ABOUT THIS EXERCISE
Swap "top-left" for "upper-left" in the stretch from the start of the records through the line containing "32: (243, 236)", and give that stretch again with nothing else changed and the pictures left out.

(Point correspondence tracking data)
--- --- ---

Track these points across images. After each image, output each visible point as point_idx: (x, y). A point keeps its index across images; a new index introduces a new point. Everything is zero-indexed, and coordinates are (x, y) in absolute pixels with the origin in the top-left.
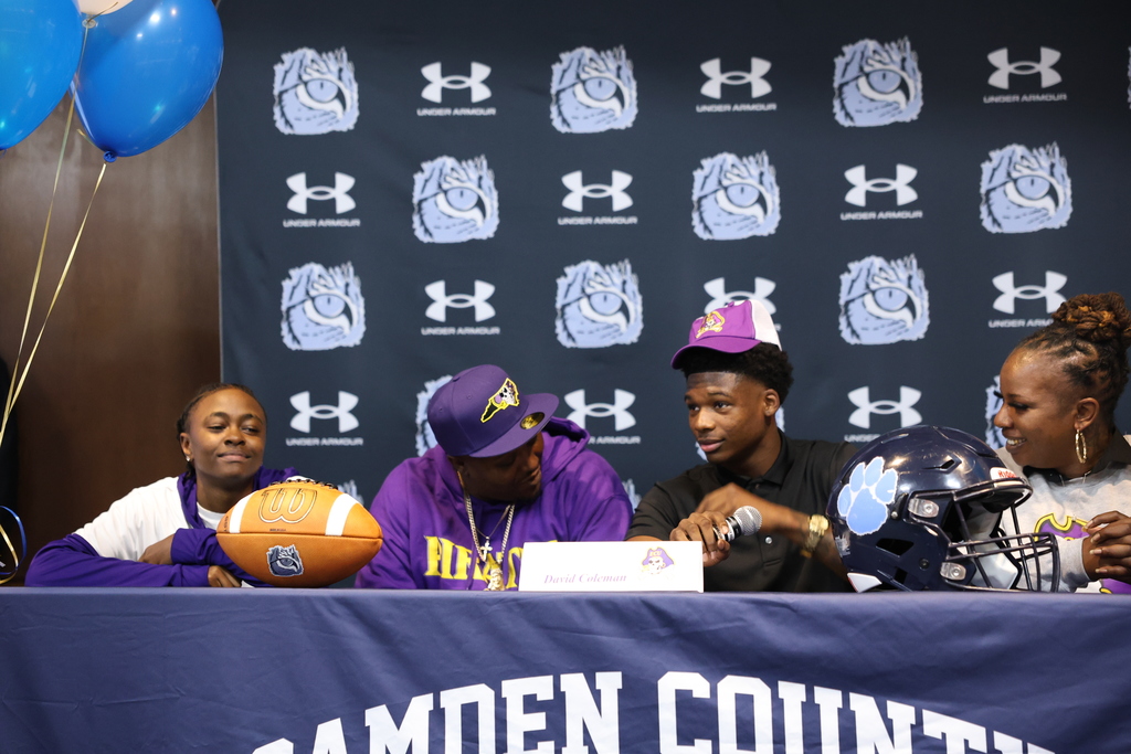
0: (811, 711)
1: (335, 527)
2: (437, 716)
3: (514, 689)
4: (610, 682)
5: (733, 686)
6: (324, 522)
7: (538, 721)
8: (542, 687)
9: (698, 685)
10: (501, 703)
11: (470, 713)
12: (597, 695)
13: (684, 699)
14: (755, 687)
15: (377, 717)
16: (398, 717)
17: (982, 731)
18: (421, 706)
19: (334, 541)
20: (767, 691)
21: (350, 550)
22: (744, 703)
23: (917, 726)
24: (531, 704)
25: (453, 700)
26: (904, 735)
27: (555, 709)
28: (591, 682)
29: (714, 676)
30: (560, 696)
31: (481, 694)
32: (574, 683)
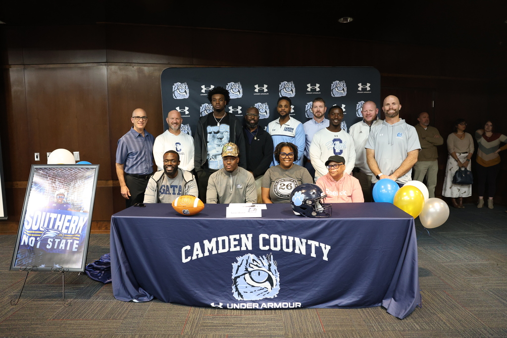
0: (287, 241)
1: (195, 206)
2: (217, 242)
3: (232, 237)
4: (250, 236)
5: (273, 236)
6: (193, 205)
7: (236, 243)
8: (237, 237)
9: (267, 236)
10: (229, 240)
11: (223, 241)
12: (248, 238)
13: (264, 239)
14: (277, 236)
15: (206, 242)
16: (210, 242)
17: (318, 243)
18: (214, 240)
19: (195, 208)
20: (280, 237)
21: (198, 210)
22: (275, 239)
23: (307, 243)
24: (235, 240)
25: (220, 239)
26: (304, 244)
27: (240, 241)
28: (246, 236)
29: (269, 235)
30: (241, 238)
31: (226, 238)
32: (243, 236)
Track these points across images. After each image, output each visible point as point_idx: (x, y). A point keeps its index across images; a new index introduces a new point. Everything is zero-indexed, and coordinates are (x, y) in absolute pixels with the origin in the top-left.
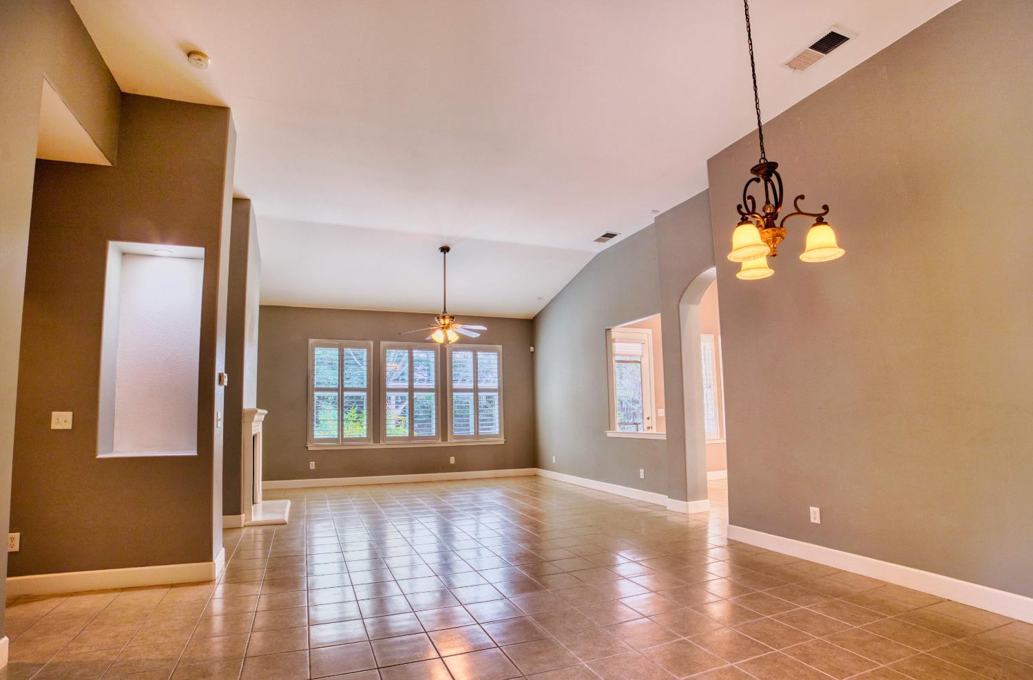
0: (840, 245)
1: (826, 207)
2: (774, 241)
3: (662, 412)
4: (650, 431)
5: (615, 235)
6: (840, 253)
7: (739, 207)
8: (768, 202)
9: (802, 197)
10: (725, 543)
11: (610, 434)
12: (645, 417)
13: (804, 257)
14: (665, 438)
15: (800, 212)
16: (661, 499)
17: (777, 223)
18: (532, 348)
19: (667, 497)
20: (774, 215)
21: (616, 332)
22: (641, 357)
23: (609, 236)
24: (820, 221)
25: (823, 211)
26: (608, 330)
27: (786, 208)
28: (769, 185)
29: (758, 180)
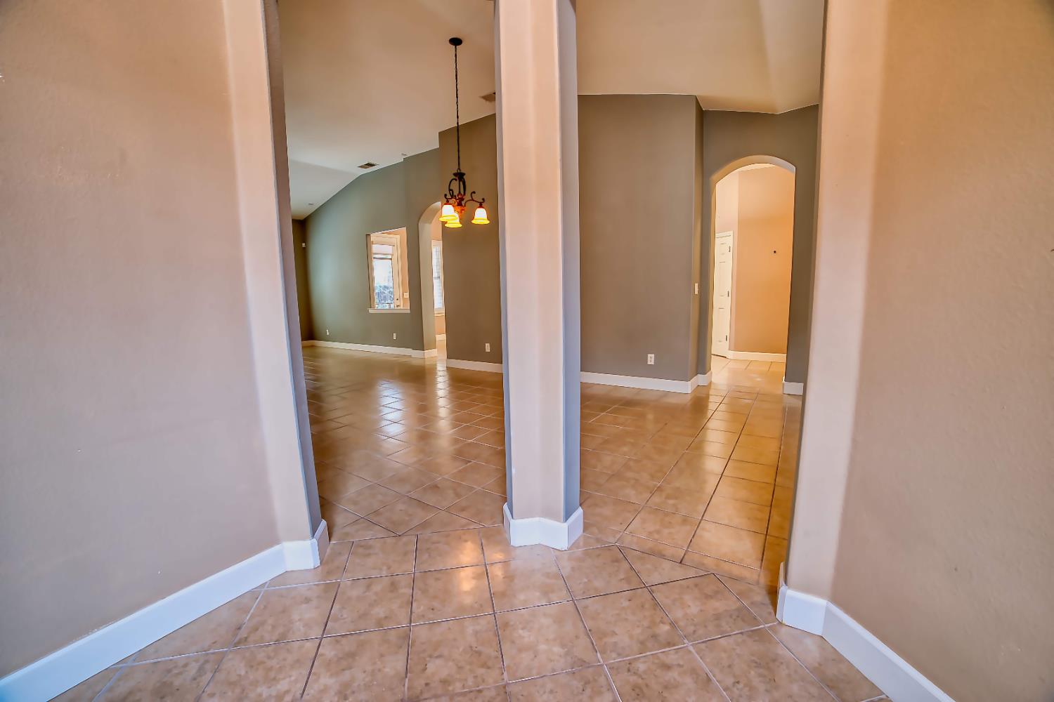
0: (488, 219)
1: (483, 199)
2: (461, 212)
3: (407, 295)
4: (399, 308)
5: (373, 165)
6: (488, 222)
7: (446, 195)
8: (460, 192)
9: (474, 192)
10: (445, 368)
11: (371, 311)
12: (395, 299)
13: (474, 222)
14: (409, 312)
15: (473, 200)
16: (408, 352)
17: (463, 203)
18: (304, 244)
19: (411, 349)
20: (462, 199)
21: (374, 237)
22: (392, 255)
23: (370, 165)
24: (481, 206)
25: (482, 201)
26: (368, 235)
27: (467, 197)
28: (461, 183)
29: (456, 180)
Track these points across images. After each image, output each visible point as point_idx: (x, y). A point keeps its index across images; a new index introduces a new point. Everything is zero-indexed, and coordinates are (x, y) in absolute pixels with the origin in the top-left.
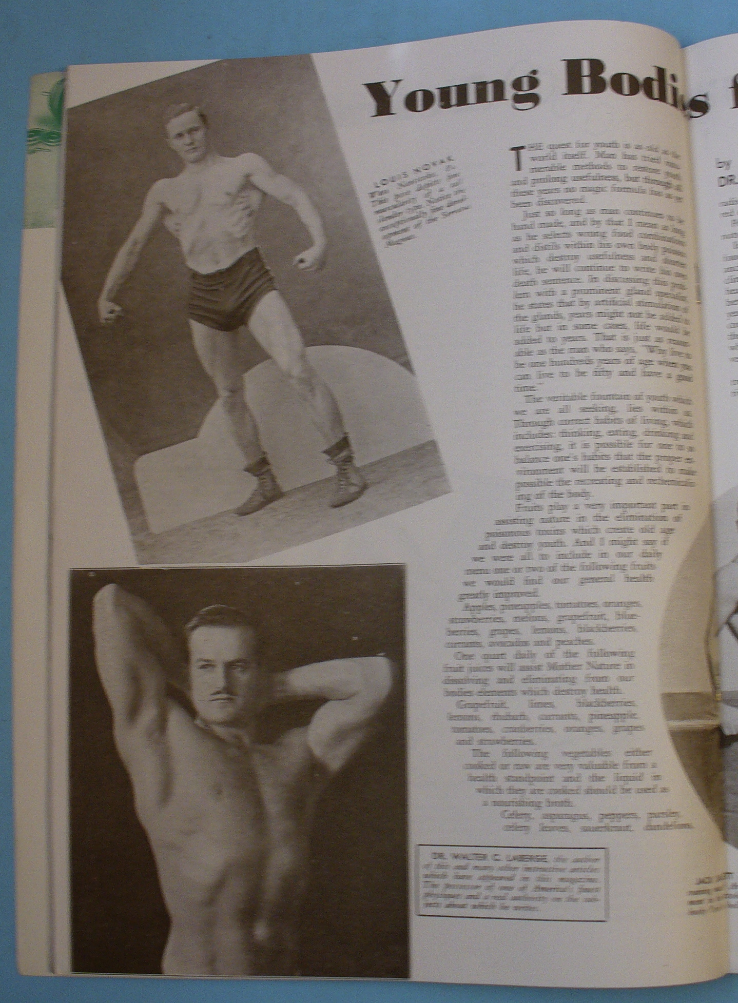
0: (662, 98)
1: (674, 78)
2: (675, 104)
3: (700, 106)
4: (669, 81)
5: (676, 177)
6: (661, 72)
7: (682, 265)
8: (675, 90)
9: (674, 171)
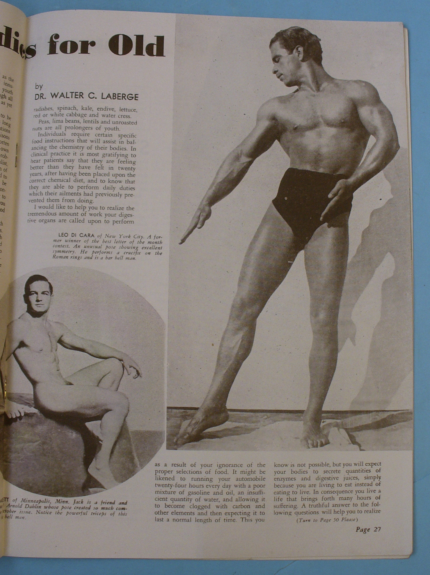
0: (7, 45)
1: (17, 34)
2: (16, 49)
3: (31, 52)
4: (13, 35)
5: (10, 92)
6: (9, 30)
7: (7, 144)
8: (16, 42)
9: (9, 89)
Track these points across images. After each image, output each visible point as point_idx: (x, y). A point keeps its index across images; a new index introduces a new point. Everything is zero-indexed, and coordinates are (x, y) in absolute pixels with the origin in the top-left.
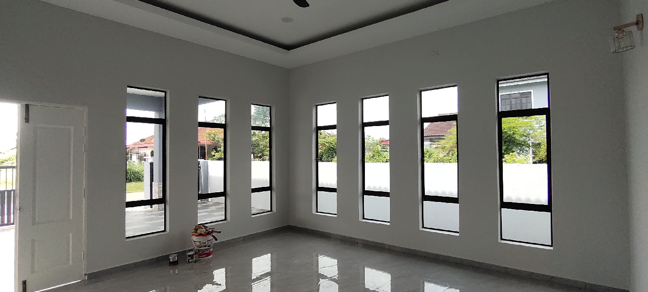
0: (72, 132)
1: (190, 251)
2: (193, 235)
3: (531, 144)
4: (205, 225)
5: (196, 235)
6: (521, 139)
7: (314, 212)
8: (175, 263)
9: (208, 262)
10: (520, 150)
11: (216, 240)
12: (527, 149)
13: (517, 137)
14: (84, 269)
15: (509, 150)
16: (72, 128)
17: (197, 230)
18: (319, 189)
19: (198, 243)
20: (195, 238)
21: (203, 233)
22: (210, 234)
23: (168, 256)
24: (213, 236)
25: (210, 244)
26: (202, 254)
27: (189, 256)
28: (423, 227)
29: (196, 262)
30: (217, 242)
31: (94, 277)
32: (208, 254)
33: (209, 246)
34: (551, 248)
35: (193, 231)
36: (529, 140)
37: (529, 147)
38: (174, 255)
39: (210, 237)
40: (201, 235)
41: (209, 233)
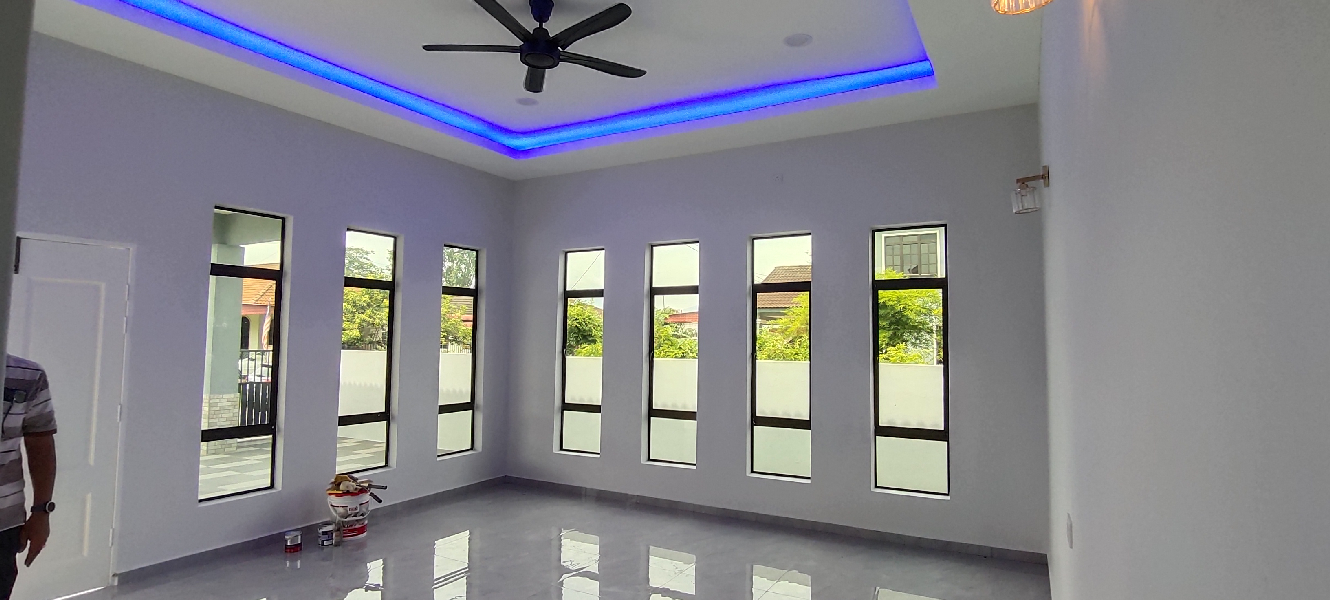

--- --- ---

RESPONSE AREA
Track these points across images. After each image, output each visible point as point_idx: (x, y). A point keeps its index across images; a new index introduces a new point. Everything is zero-indexed, and coordinates are (x, y) in absolute pixels with the origin in the upper-left.
0: (811, 711)
1: (335, 527)
2: (437, 716)
3: (514, 689)
4: (610, 682)
5: (733, 686)
6: (324, 522)
7: (538, 721)
8: (542, 687)
9: (698, 685)
10: (501, 703)
11: (470, 713)
12: (597, 695)
13: (684, 699)
14: (755, 687)
15: (377, 717)
16: (398, 717)
17: (982, 731)
18: (421, 706)
19: (334, 541)
20: (767, 691)
21: (350, 550)
22: (744, 703)
23: (917, 726)
24: (531, 704)
25: (453, 700)
26: (904, 735)
27: (555, 709)
28: (591, 682)
29: (714, 676)
30: (560, 696)
31: (481, 694)
32: (574, 683)
0: (287, 241)
1: (195, 206)
2: (217, 242)
3: (232, 237)
4: (250, 236)
5: (273, 236)
6: (193, 205)
7: (236, 243)
8: (237, 237)
9: (267, 236)
10: (229, 240)
11: (223, 241)
12: (248, 238)
13: (264, 239)
14: (277, 236)
15: (206, 242)
16: (210, 242)
17: (318, 243)
18: (214, 240)
19: (195, 208)
20: (280, 237)
21: (198, 210)
22: (275, 239)
23: (307, 243)
24: (235, 240)
25: (220, 239)
26: (304, 244)
27: (240, 241)
28: (246, 236)
29: (269, 235)
30: (241, 238)
31: (226, 238)
32: (243, 236)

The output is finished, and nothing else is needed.